Odile träumte ein wildes Durcheinander. Wahrscheinlich wirbelte ihr Unterbewusstsein noch einmal alles, was sie beschäftigte durcheinander. Sie stand mit Henri auf dem Lavendelfeld und er erklärte ihr gerade, dass er sie nicht heiraten könne, weil er unglücklich in Jeannine verliebt sei. Odile betrank sich darauf. Als ihr übel war, wollte Bernard ihr helfen und stützte sie. Er führte sie an eine Bank und sie setzten sich nebeneinander. Odile erbrach sich in seinen Schoß, doch als sie den Kopf hob, saß da gar nicht Bernard, sondern Henri. Er grinste sie an und pfiff die ganze Zeit ein Lied. Das Pfeifen klang schrecklich und es dauerte eine ganze Zeit, bis Odile raffte, dass es ihr Wecker war, der da fiepte.

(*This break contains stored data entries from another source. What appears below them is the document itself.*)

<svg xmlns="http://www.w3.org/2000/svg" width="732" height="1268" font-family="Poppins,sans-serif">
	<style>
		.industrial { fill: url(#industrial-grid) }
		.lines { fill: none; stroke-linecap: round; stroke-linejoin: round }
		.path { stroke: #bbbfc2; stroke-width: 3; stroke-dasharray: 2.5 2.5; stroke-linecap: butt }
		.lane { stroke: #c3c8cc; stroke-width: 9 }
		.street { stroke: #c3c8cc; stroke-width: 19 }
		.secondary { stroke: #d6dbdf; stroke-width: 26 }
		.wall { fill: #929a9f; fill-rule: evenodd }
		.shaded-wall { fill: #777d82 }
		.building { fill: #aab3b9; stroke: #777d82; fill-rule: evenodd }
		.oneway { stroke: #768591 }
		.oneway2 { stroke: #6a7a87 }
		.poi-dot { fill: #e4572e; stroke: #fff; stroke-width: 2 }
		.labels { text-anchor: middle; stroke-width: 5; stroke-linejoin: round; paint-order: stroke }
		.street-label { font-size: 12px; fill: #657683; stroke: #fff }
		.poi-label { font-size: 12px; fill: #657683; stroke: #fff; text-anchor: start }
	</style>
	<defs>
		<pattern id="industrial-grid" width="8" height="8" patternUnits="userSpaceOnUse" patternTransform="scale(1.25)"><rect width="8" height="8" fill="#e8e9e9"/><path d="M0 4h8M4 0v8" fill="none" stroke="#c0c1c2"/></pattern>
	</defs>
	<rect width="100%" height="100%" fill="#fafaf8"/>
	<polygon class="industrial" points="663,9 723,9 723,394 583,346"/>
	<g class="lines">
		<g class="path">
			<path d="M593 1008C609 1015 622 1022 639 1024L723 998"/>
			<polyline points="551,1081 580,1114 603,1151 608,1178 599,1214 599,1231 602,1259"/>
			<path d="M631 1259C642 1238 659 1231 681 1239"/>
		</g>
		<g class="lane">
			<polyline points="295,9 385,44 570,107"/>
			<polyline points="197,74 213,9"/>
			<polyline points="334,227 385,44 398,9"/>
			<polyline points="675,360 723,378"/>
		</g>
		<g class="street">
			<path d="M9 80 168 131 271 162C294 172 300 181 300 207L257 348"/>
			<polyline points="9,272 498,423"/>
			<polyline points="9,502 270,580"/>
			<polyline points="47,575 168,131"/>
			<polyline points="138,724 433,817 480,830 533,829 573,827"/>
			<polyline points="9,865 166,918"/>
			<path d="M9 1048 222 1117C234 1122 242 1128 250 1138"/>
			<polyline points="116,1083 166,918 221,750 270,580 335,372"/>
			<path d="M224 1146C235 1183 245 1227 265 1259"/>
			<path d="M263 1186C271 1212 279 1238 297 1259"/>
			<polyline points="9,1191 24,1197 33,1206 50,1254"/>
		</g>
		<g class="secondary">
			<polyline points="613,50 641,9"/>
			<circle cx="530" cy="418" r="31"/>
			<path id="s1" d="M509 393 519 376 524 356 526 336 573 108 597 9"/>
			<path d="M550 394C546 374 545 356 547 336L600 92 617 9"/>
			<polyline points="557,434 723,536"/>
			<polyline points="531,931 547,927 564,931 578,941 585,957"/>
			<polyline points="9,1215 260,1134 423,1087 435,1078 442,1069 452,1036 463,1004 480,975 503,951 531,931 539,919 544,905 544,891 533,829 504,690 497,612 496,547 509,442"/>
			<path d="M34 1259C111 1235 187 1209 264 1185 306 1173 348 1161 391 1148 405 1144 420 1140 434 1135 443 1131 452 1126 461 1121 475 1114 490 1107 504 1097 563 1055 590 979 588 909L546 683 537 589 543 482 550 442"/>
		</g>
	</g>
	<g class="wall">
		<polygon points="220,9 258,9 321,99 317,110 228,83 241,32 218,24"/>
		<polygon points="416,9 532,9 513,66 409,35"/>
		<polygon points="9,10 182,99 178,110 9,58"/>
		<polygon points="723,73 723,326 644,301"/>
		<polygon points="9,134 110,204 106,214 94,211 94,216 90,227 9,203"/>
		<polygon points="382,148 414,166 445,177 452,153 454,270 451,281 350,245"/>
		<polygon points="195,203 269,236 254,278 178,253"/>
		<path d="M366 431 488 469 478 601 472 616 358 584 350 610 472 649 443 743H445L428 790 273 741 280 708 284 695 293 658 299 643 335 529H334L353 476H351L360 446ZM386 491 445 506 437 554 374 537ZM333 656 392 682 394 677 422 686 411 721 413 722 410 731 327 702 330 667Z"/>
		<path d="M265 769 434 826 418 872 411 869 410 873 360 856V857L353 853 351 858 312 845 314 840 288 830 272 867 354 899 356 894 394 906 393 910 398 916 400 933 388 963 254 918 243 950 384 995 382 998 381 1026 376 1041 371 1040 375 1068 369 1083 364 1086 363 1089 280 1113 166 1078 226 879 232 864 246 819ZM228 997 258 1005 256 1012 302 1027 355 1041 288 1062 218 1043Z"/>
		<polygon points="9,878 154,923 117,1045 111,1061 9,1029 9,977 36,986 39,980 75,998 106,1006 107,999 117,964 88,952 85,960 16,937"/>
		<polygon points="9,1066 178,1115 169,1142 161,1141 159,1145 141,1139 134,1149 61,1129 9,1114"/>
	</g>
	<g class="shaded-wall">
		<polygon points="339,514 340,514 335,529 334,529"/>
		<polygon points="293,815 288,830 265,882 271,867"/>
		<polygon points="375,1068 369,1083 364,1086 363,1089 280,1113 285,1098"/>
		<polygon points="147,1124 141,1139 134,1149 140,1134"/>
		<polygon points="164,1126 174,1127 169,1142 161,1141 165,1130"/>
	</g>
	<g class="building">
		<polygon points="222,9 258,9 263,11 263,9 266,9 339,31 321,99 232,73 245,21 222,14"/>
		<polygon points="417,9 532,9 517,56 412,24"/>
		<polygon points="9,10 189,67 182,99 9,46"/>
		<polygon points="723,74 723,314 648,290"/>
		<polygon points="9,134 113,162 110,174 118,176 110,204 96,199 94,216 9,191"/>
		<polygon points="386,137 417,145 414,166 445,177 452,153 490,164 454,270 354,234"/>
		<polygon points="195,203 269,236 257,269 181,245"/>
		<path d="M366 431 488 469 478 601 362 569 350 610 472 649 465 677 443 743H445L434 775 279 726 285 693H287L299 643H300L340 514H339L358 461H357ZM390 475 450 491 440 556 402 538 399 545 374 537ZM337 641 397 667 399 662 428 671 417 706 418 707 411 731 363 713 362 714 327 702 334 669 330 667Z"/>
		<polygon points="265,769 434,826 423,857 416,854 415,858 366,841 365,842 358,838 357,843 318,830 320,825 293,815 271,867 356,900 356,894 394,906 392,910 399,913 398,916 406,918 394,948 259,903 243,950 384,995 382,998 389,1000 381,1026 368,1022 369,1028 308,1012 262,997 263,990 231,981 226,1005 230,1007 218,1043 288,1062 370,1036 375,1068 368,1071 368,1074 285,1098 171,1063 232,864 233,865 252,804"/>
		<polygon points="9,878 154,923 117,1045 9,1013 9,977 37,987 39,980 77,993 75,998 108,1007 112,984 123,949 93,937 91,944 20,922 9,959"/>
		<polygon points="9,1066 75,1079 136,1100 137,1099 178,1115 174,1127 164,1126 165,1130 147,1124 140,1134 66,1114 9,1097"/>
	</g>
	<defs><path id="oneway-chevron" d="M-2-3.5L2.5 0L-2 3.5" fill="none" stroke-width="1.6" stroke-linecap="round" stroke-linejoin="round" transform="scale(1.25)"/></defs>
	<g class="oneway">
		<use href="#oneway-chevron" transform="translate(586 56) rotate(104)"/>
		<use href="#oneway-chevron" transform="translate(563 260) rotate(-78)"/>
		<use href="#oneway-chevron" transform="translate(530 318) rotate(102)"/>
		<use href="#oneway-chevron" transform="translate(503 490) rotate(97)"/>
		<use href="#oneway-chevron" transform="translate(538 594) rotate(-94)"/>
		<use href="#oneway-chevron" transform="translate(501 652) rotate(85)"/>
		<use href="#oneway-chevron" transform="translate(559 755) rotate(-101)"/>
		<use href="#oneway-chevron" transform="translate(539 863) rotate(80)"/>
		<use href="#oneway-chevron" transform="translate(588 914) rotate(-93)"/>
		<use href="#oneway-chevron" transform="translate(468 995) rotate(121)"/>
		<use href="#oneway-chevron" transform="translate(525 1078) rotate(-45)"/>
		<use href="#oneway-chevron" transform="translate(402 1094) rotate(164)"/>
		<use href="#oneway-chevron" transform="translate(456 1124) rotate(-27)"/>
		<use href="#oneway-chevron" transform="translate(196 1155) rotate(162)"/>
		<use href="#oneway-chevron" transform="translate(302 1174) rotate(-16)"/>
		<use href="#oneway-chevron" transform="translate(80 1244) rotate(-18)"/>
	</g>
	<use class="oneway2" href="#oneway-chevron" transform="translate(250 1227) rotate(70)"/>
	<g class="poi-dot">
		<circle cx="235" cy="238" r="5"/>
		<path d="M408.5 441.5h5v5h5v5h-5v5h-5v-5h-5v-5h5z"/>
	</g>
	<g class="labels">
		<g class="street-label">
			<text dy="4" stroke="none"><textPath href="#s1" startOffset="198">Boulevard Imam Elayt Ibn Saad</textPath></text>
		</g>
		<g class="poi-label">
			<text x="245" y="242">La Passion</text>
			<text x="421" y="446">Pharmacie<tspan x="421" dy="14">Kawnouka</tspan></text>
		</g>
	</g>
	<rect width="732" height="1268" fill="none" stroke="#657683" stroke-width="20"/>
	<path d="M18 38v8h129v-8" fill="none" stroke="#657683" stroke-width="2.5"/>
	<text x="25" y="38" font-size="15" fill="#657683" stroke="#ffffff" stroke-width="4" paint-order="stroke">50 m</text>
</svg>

Wann genau sie eingeschlafen war, wusste sie nicht. Nur dass sie letztendlich doch vom Wecker geweckt worden war. Natürlich war sie jetzt müde. Ob sie Henri absagen sollte? Aber das wollte sie auch nicht. Sie reckte sich und gähnte herzhaft. Was für ein komischer Traum!

Nach einer schnellen Dusche, bereitete sie einen Picknickkorb mit heißem Kaffee und etwas Obst vor. Auf dem Weg zum Lavendelfeld wollte sie beim Bäcker halten und Croissants holen. Ihr fiel ein, dass sie gar nicht nach dem Gästefahrrad geschaut hatte, mit dem Henri fahren muss, wenn er nicht das Auto nehmen will. Also legte sie die Luftpumpe mit in den Korb. Sicher ist sicher.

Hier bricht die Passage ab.